It is in matches such as last night’s between Eintracht Frankfurt and Aberdeen where the real disconnect in modern day European football becomes most apparent.
For the players, it presents primarily the chance to be rewarded for months of earnest effort by losing to a continental powerhouse. At worst a chastening experience; at best a learning one.
Yet for the fans, almost irrespective of the score, the event itself is a prize beyond measure.
At season’s end and as the years roll by, memories of the trip to Frankfurt and an evening in this tremendous arena will endure as highlights of the adventure lived through their club.
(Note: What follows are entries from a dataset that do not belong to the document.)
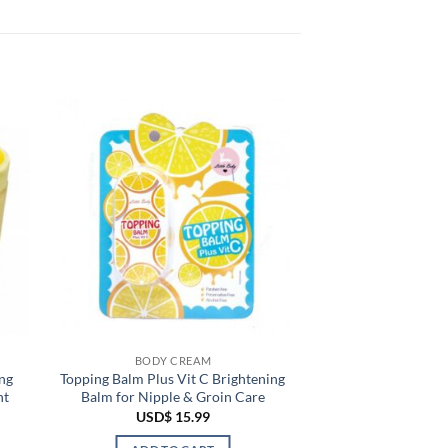
BODY CREAM
ng
Topping Balm Plus Vit C Brightening
nt
Balm for Nipple & Groin Care
USD$
15.99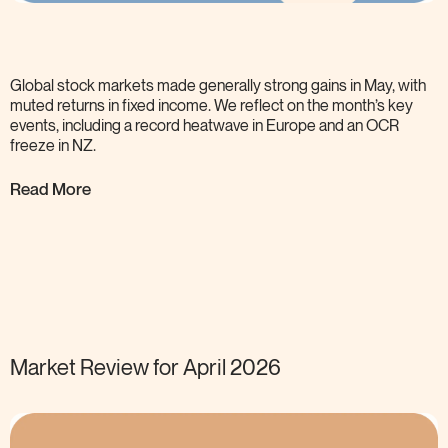
Global stock markets made generally strong gains in May, with
muted returns in fixed income. We reflect on the month’s key
events, including a record heatwave in Europe and an OCR
freeze in
NZ.
Read More
Market Review for April
2026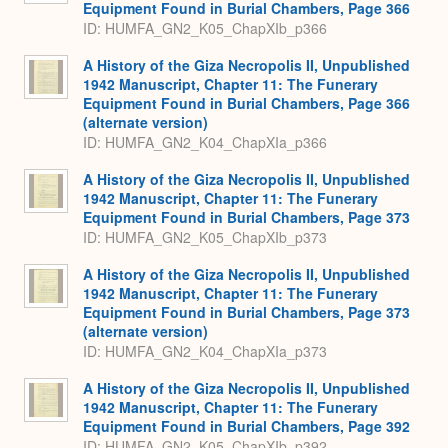
Equipment Found in Burial Chambers, Page 366
ID: HUMFA_GN2_K05_ChapXIb_p366
A History of the Giza Necropolis II, Unpublished
1942 Manuscript, Chapter 11: The Funerary
Equipment Found in Burial Chambers, Page 366
(alternate version)
ID: HUMFA_GN2_K04_ChapXIa_p366
A History of the Giza Necropolis II, Unpublished
1942 Manuscript, Chapter 11: The Funerary
Equipment Found in Burial Chambers, Page 373
ID: HUMFA_GN2_K05_ChapXIb_p373
A History of the Giza Necropolis II, Unpublished
1942 Manuscript, Chapter 11: The Funerary
Equipment Found in Burial Chambers, Page 373
(alternate version)
ID: HUMFA_GN2_K04_ChapXIa_p373
A History of the Giza Necropolis II, Unpublished
1942 Manuscript, Chapter 11: The Funerary
Equipment Found in Burial Chambers, Page 392
ID: HUMFA_GN2_K05_ChapXIb_p392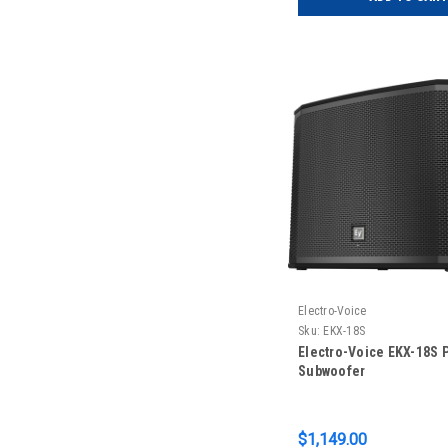
Electro-Voice
Sku:
EKX-18S
Electro-Voice EKX-18S 
Subwoofer
$1,149.00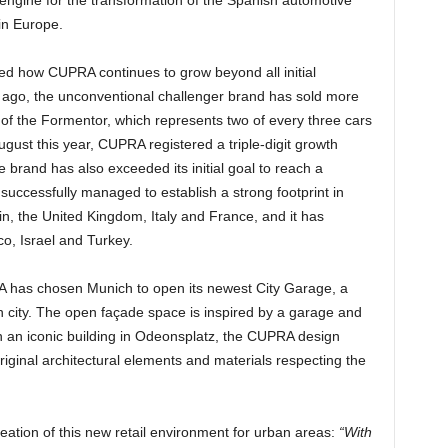
in Europe.
ned how CUPRA continues to grow beyond all initial
s ago, the unconventional challenger brand has sold more
of the Formentor, which represents two of every three cars
ust this year, CUPRA registered a triple-digit growth
brand has also exceeded its initial goal to reach a
successfully managed to establish a strong footprint in
, the United Kingdom, Italy and France, and it has
o, Israel and Turkey.
PRA has chosen Munich to open its newest City Garage, a
n city. The open façade space is inspired by a garage and
 an iconic building in Odeonsplatz, the CUPRA design
iginal architectural elements and materials respecting the
reation of this new retail environment for urban areas:
“With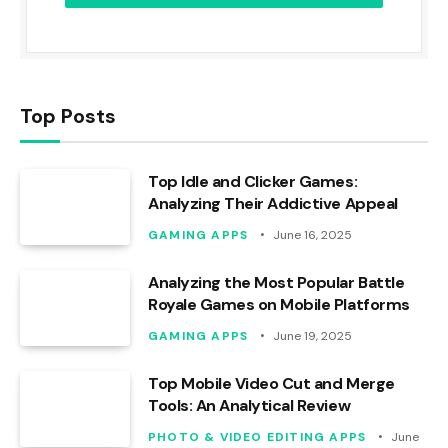
Top Posts
Top Idle and Clicker Games:
Analyzing Their Addictive Appeal
GAMING APPS
June 16, 2025
Analyzing the Most Popular Battle
Royale Games on Mobile Platforms
GAMING APPS
June 19, 2025
Top Mobile Video Cut and Merge
Tools: An Analytical Review
PHOTO & VIDEO EDITING APPS
June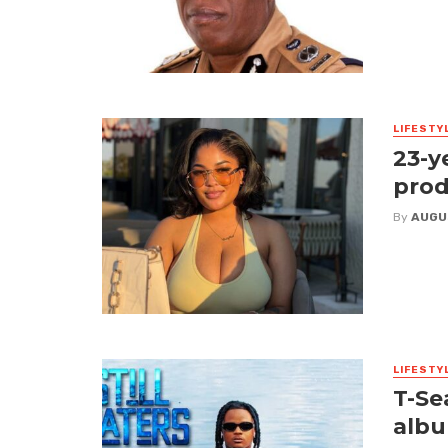
LIFESTY
23-y
prod
By
AUGU
LIFESTY
T-Se
albu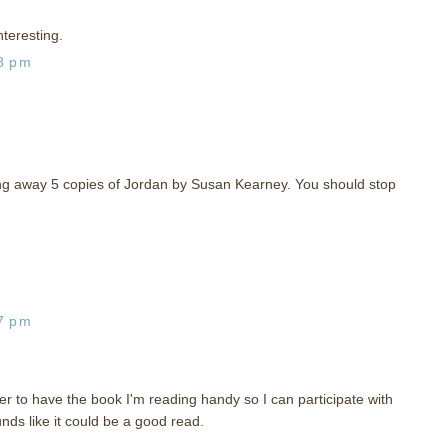
nteresting.
28 pm
iving away 5 copies of Jordan by Susan Kearney. You should stop
37 pm
r to have the book I'm reading handy so I can participate with
nds like it could be a good read.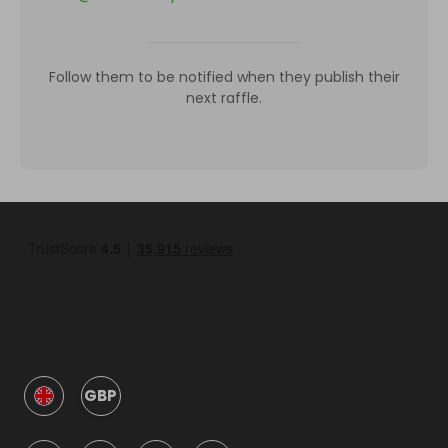
Follow them to be notified when they publish their
next raffle.
GBP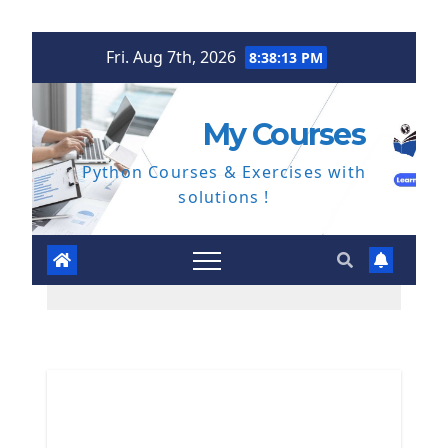
Skip
Fri. Aug 7th, 2026
8:38:14 PM
to
content
My Courses
Python Courses & Exercises with
solutions !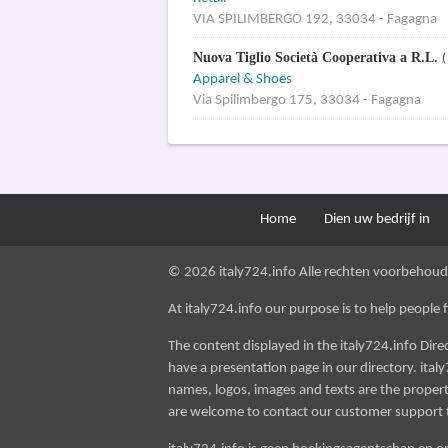
VIA SPILIMBERGO 192, 33034 - Fagagna
Nuova Tiglio Società Cooperativa a R.L.
(
Apparel & Shoes
Via Spilimbergo 175, 33034 - Fagagna
Home
Dien uw bedrijf in
© 2026 italy724.info Alle rechten voorbehoud
At italy724.info our purpose is to help people fin
The content displayed in the italy724.info Dir
have a presentation page in our directory. italy
names, logos, images and texts are the property
are welcome to contact our customer support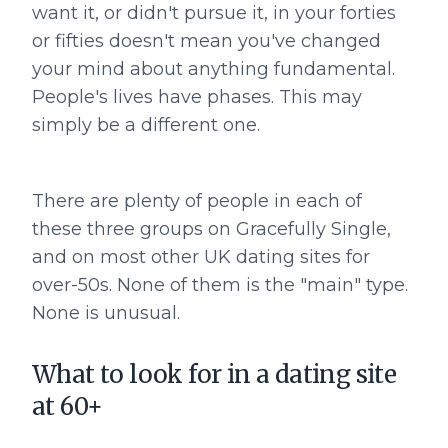
want it, or didn't pursue it, in your forties
or fifties doesn't mean you've changed
your mind about anything fundamental.
People's lives have phases. This may
simply be a different one.
There are plenty of people in each of
these three groups on Gracefully Single,
and on most other UK dating sites for
over-50s. None of them is the "main" type.
None is unusual.
What to look for in a dating site
at 60+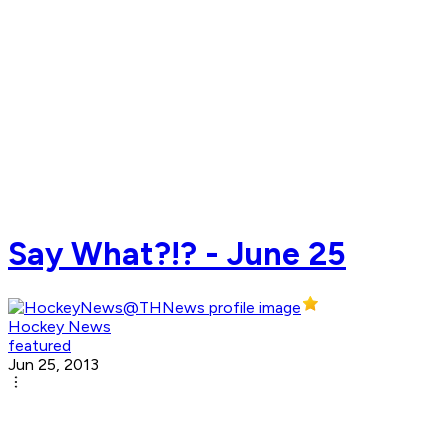
Say What?!? - June 25
Hockey News
featured
Jun 25, 2013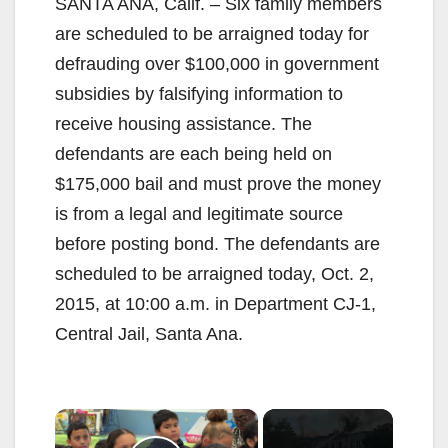
SANTA ANA, Calif. – Six family members
are scheduled to be arraigned today for
defrauding over $100,000 in government
subsidies by falsifying information to
receive housing assistance. The
defendants are each being held on
$175,000 bail and must prove the money
is from a legal and legitimate source
before posting bond. The defendants are
scheduled to be arraigned today, Oct. 2,
2015, at 10:00 a.m. in Department CJ-1,
Central Jail, Santa Ana.
×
Yes there will be snippets of in-game reminiscence – Dante Polvara’s will likely be a name ever tied to this night, as Josh Walker’s is to the Dons’ last brush with German giants – but most of the future conversations generated will focus on songs sung, sights seen and saloons shared.
There is merit in each, and though Aberdeen fell agonisingly short of receiving a highly unexpected deposit in their points column, they nonetheless come home with just about the best of both plausible worlds.
It was hardly a secret that the Dons needed practise defending, and they got a good shift of it here.
It will certainly not be one of the moments long spoken of in Aberdonian hostelries, but the gusto with which the team celebrated its extended period of terrifically-drilled resistance prior to Kelle Roos’ outstanding save from the offside Paxten Aaronson – all 10 outfield players latticed into an area no bigger than the penalty box – showed they knew what they had to prove here, and that they were doing so.
A worthwhile trip for all of a Dons persuasion. Hopefully there are more to come in the Conference League, and spin-off benefits in domestic performances.